A guide to push-up averages, benefits, and how to improve your performance.

Push-ups are one of the most effective bodyweight exercises, building strength in your chest, arms, shoulders, and core. But how many push-ups should you be able to do? Whether you're aiming to gauge your fitness level or improve your upper-body endurance, understanding average push-up standards for your age and gender can help.

Average Push-Up Standards

The average number of push-ups varies based on age and gender. Below are benchmarks for adult men and women according to fitness norms.

Adult Women

Age Range

Average Push-Ups

15-19

18-24

20-29

15-20

30-39

13-19

40-49

11-14

50-59

7-10

60+

5-11

Women performing fewer than these ranges may need to focus on improving muscular endurance.

Adult Men

Age Range

Average Push-Ups

15-19

23-28

20-29

22-28

30-39

17-21

40-49

13-16

50-59

10-12

60+

8-10

For men, scores below these averages indicate areas for improvement in upper-body strength.

How to Improve Your Push-Up Score

If you’re struggling to meet the averages or want to increase your push-up count, here’s how to build strength and endurance:

1. Perfect Your Form

Proper form ensures maximum efficiency and reduces injury risk.

  • Begin in a high plank with hands slightly wider than shoulder-width.

  • Keep your core and glutes engaged, forming a straight line from head to heels.

  • Lower your chest toward the floor while maintaining a 45-degree angle with your elbows.

  • Push back up to the starting position.

2. Build Strength With Variations

Incorporate these exercises to target the muscles used in push-ups:

  • Wall Push-Ups: A beginner-friendly option to build strength.

  • Single-Arm Dumbbell Chest Press: Strengthens the chest and core.

  • Plank With Arm Reach: Enhances core stability.

3. Add Advanced Push-Up Variations

Challenge yourself with these progressions:

  • Knee Push-Ups: A step up from wall push-ups for beginners.

  • Decline Push-Ups: Elevating your feet increases resistance.

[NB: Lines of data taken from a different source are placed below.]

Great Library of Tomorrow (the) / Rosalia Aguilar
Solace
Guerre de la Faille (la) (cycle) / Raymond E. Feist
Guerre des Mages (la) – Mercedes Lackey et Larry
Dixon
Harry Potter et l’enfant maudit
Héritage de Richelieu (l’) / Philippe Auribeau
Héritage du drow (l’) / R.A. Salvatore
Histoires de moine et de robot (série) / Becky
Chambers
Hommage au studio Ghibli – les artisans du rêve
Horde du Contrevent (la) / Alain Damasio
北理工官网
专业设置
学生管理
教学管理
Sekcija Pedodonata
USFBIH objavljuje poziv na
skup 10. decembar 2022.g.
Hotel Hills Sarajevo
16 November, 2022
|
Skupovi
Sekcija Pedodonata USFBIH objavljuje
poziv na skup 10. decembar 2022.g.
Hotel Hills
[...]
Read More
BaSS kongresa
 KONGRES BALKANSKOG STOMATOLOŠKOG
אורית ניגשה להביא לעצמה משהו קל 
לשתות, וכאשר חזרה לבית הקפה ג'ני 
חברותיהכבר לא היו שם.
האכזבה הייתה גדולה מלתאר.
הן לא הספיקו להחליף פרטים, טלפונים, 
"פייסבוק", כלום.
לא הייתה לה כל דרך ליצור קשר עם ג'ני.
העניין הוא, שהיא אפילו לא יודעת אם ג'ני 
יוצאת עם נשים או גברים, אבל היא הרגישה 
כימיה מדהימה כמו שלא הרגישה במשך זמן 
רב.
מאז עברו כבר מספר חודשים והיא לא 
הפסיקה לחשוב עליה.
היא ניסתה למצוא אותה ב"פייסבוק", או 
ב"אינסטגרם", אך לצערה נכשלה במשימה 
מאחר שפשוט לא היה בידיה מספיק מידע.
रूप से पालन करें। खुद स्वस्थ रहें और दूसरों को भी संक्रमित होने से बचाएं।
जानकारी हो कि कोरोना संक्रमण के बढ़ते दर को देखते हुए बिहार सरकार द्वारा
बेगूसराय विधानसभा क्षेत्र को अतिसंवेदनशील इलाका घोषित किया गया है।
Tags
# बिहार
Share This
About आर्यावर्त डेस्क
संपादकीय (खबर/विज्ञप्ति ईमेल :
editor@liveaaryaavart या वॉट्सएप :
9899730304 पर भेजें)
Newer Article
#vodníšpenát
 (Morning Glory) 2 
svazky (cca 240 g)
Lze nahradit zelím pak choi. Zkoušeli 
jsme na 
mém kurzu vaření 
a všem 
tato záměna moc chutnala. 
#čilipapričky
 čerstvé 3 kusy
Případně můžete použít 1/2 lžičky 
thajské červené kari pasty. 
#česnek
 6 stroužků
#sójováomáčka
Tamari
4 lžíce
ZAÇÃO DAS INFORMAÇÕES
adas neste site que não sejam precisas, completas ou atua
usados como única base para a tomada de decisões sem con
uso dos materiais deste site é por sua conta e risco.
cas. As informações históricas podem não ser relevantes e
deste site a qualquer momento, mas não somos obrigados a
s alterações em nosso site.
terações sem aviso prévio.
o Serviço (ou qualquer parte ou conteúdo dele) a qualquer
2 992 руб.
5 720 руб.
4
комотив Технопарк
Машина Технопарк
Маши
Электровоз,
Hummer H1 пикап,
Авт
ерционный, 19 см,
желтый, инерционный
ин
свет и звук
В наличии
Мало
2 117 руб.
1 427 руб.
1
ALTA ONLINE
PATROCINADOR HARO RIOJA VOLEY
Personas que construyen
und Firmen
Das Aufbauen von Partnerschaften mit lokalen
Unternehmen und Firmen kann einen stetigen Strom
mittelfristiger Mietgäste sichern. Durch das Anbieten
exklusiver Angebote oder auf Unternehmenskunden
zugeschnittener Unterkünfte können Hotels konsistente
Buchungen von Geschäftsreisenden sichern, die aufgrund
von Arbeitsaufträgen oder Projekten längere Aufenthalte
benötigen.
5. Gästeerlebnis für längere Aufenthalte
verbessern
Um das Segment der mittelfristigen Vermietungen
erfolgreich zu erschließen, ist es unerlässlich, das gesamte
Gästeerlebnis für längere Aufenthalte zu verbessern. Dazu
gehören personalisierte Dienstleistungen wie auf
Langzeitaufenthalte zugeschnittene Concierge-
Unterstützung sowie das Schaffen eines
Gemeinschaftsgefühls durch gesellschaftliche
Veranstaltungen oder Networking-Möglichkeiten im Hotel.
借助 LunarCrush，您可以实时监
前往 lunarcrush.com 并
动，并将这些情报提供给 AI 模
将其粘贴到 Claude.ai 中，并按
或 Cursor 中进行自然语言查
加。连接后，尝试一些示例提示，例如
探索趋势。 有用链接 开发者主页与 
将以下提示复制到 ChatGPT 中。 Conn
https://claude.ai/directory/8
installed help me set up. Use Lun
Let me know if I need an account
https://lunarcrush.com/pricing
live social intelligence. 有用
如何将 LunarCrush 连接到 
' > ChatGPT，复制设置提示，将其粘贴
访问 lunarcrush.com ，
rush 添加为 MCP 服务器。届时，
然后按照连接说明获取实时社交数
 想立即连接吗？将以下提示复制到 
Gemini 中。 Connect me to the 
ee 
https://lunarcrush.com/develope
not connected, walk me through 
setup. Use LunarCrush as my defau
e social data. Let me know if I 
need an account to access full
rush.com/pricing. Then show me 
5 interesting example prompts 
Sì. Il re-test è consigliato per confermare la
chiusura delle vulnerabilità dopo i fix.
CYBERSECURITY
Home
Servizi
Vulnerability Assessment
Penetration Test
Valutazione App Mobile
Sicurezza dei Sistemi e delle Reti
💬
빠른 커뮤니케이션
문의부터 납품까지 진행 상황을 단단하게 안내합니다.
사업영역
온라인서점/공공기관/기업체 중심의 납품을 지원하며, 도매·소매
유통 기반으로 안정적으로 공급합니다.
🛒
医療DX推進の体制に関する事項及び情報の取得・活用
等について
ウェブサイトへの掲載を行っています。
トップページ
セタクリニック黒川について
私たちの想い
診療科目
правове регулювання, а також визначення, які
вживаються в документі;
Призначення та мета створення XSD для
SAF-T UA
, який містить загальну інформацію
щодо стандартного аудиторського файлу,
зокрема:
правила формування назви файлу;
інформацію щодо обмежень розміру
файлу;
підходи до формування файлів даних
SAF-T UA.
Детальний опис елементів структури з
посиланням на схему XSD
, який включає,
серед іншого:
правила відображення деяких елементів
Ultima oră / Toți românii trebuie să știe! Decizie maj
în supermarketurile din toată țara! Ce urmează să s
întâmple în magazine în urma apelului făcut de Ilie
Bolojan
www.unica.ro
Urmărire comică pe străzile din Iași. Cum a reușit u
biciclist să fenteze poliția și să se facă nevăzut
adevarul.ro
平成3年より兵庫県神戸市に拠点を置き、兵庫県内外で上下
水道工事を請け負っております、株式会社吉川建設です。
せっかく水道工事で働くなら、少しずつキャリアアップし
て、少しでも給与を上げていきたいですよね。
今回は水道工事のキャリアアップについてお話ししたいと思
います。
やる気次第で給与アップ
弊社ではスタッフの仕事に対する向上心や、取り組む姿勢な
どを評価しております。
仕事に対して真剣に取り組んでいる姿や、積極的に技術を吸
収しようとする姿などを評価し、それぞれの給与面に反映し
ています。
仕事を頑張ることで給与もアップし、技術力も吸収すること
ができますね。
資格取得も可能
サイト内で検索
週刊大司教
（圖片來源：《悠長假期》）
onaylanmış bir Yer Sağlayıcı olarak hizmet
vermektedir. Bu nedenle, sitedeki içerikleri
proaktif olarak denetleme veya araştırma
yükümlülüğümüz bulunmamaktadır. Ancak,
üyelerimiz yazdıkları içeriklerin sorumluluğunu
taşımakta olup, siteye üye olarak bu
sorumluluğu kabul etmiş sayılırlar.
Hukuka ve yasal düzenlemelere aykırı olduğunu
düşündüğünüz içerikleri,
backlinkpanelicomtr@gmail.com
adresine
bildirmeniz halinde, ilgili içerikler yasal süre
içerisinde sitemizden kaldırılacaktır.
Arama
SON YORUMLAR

  • Weighted Push-Ups: Adds difficulty by increasing load.

4. Rest and Recover

Overdoing push-ups daily can lead to overuse injuries and fatigue. Give your muscles at least 24 to 48 hours to recover between sessions to rebuild stronger fibers.

Benefits of Push-Ups

Push-ups are a full-body exercise that works multiple muscle groups, including:

  • Chest (pectorals)

  • Shoulders (deltoids)

  • Arms (biceps and triceps)

  • Core and glutes

They also promote functional strength for everyday tasks like lifting and carrying.

Heart Health Connection


A February 2019 study in JAMA Network Open found that men who could perform more than 40 push-ups were significantly less likely to develop heart disease over a 10-year period compared to those who could only do 10 or fewer.

Final Tips

Push-ups are a simple, effective way to track and improve your fitness. Focus on form, build strength gradually, and aim for consistency. If you have any existing shoulder, wrist, or elbow injuries, consult a healthcare provider before adding push-ups to your routine.